Plus, even to the extent one can define it, some processors might not
have a handy way to measure CPU time.

But if there is a well defined concept and way to measure CPU time, then
the intrinsic ought to use it. If it doesn't, submit a bug report.

> You might look at the nonstandard etime function in gfortran.

I repeat my recommendation to use the facilities defined in the
standard. If CPU time can be precisely defined and measured on a system,
and the vendor's implementation of the CPU_TIME intrinsic doesn't get
it, then I suggest submitting a bug report to the vendor. If you can get
something adequate in some other way, then there is no reason the
compiler vendor couldn't do the same.

> Apparently other compilers also have etime, but with varying definitions
> of what is being measured.

So you get no guarantees with etime either, and it is not available at
all on some compilers. Back to my prior post, I'll claim that

"I head somewhere that some implementations of CPU_TIME might not do
what I want, so I'll use the nonstandard etime, which also might not do
what I want and which isn't available at all in some places"
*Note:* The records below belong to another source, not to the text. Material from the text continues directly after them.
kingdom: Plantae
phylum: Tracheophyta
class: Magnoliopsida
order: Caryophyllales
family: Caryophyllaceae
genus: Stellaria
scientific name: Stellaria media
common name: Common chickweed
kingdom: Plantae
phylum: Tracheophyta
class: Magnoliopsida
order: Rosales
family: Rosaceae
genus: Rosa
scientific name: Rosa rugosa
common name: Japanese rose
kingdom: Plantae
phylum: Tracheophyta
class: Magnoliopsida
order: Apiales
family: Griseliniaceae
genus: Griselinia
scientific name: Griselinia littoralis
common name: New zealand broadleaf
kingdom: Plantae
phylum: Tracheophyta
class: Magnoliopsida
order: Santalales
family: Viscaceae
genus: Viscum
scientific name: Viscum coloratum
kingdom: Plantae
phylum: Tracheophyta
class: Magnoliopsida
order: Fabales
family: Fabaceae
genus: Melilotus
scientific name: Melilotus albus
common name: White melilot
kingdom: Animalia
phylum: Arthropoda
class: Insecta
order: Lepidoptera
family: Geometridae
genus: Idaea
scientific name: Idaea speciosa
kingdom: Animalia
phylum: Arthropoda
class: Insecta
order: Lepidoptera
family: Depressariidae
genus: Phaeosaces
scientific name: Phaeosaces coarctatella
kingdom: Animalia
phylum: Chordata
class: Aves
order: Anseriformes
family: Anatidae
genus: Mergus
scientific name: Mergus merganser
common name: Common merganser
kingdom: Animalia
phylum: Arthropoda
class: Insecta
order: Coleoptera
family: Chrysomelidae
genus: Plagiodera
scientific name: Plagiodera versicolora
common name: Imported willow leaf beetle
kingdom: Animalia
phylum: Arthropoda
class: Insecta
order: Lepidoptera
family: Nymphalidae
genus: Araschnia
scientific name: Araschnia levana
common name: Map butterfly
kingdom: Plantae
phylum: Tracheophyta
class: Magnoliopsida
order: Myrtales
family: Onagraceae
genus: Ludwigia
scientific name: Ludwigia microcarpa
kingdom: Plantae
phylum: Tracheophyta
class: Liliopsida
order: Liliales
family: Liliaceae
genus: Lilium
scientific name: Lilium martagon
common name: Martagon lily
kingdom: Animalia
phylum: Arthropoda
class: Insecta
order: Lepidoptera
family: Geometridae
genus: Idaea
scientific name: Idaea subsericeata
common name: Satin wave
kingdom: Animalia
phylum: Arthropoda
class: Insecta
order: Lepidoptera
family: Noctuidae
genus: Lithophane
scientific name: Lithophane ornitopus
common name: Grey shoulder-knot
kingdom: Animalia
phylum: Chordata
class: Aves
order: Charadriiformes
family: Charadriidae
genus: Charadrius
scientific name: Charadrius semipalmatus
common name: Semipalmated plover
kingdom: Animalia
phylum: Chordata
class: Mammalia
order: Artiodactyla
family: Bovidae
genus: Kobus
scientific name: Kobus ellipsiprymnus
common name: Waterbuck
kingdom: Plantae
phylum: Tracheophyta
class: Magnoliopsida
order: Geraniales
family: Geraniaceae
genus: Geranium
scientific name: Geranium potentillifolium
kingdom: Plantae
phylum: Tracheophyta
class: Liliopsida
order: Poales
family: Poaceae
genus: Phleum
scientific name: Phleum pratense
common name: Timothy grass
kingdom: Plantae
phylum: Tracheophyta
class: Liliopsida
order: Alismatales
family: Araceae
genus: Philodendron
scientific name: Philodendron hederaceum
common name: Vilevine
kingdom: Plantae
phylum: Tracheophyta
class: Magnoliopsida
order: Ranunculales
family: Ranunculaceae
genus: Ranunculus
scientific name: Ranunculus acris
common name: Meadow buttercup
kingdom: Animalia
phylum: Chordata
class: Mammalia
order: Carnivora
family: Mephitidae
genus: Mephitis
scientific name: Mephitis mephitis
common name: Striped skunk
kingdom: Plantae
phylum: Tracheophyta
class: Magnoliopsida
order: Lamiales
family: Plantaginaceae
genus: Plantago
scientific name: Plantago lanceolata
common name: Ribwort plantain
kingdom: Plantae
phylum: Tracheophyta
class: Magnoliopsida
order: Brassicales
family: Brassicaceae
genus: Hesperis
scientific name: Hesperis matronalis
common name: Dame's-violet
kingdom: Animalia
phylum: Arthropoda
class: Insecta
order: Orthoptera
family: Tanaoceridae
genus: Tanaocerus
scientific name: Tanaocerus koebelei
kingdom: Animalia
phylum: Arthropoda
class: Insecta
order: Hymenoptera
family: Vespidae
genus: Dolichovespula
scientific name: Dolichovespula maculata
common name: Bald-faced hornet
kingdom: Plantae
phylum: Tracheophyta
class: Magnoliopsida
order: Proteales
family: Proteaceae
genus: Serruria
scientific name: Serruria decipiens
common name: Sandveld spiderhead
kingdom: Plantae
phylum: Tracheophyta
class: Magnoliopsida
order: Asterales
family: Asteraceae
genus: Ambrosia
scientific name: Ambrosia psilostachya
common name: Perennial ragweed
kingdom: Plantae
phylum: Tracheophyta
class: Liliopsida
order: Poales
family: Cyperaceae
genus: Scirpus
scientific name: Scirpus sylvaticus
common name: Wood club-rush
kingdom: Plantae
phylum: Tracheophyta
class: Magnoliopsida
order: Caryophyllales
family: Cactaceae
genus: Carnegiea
doesn't fit my criterion for a good specific reason not to use CPU_TIME.

--
Richard Maine | Good judgment comes from experience;
email: last name at domain . net | experience comes from bad judgment.
domain: summertriangle | -- Mark Twain
From: aerogeek on
On Mar 10, 11:00 pm, glen herrmannsfeldt <g...(a)ugcs.caltech.edu>
wrote:
> Dave Allured <nos...(a)nospom.com> wrote:
>
> (snip)
>
> > My reading of the F95 standard for cpu_time is (1) it probably returns
> > values related to real time, i.e. wall clock; and (2) the definition is
> > so vague that you can't be sure what is really being measured.  Arjan is
> > seeking a measure of process time, not elapsed time or real time; so
> > cpu_time is not adequate, especially on a busy computer.  By "process
> > time" I mean processor time spent in the user's actual code, not in
> > unrelated code on a multiprocessing system.  This is a very reasonable
> > request.
> > You might look at the nonstandard etime function in gfortran.  It
> > advertizes to return time in two components, "user time" and "system
> > time", neither term defined.  If you are lucky then "user time" may have
> > some relationship to process time on your system.
>
> Unix based systems keep track of "user time" and "system time," as
> well as I know it "user time" is execution of your code, "system time"
> is system code processing your requests.
>
> I first understood this running metafont on a Sun 4/110.  The early
> SPARC processors didn't have a MULTIPLY instruction, but instead
> instructions that could be combined to generate a product.  
> It seems that SunOS did multiply through a system call, such that
> it counted as "system time."  Normally it should be mostly I/O
> related CPU usage.   I believe it doesn't count time (even CPU time)
> spent swapping virtual storage around, but I am not sure about that.
>
> I usually just add user and system time together.
>
> -- glen

In my previous assignment, in windows environment, i used Vtune
Performace Analyzer by intel extensibly to identify hotspots in my
fortran application. That time it was also available as evaluation
version.

From: Tim Prince on
On 3/9/2010 11:32 AM, Gordon Sande wrote:

> Real time is usually understood to be wall clock as given by
> "date_and_time".
> There is also "system_clock" which gives the processor clock in
> processor units
> but is still a real time clock. Both part of F90.
>
>
system_clock became more useful when certain compilers implemented the
f2003 requirement to support larger than default integers, and took
advantage of it to return full system clock resolution (typically
microseconds) without incurring early wrap-around to negative numbers.
I believe gfortran made this change in recent 4.5 updates.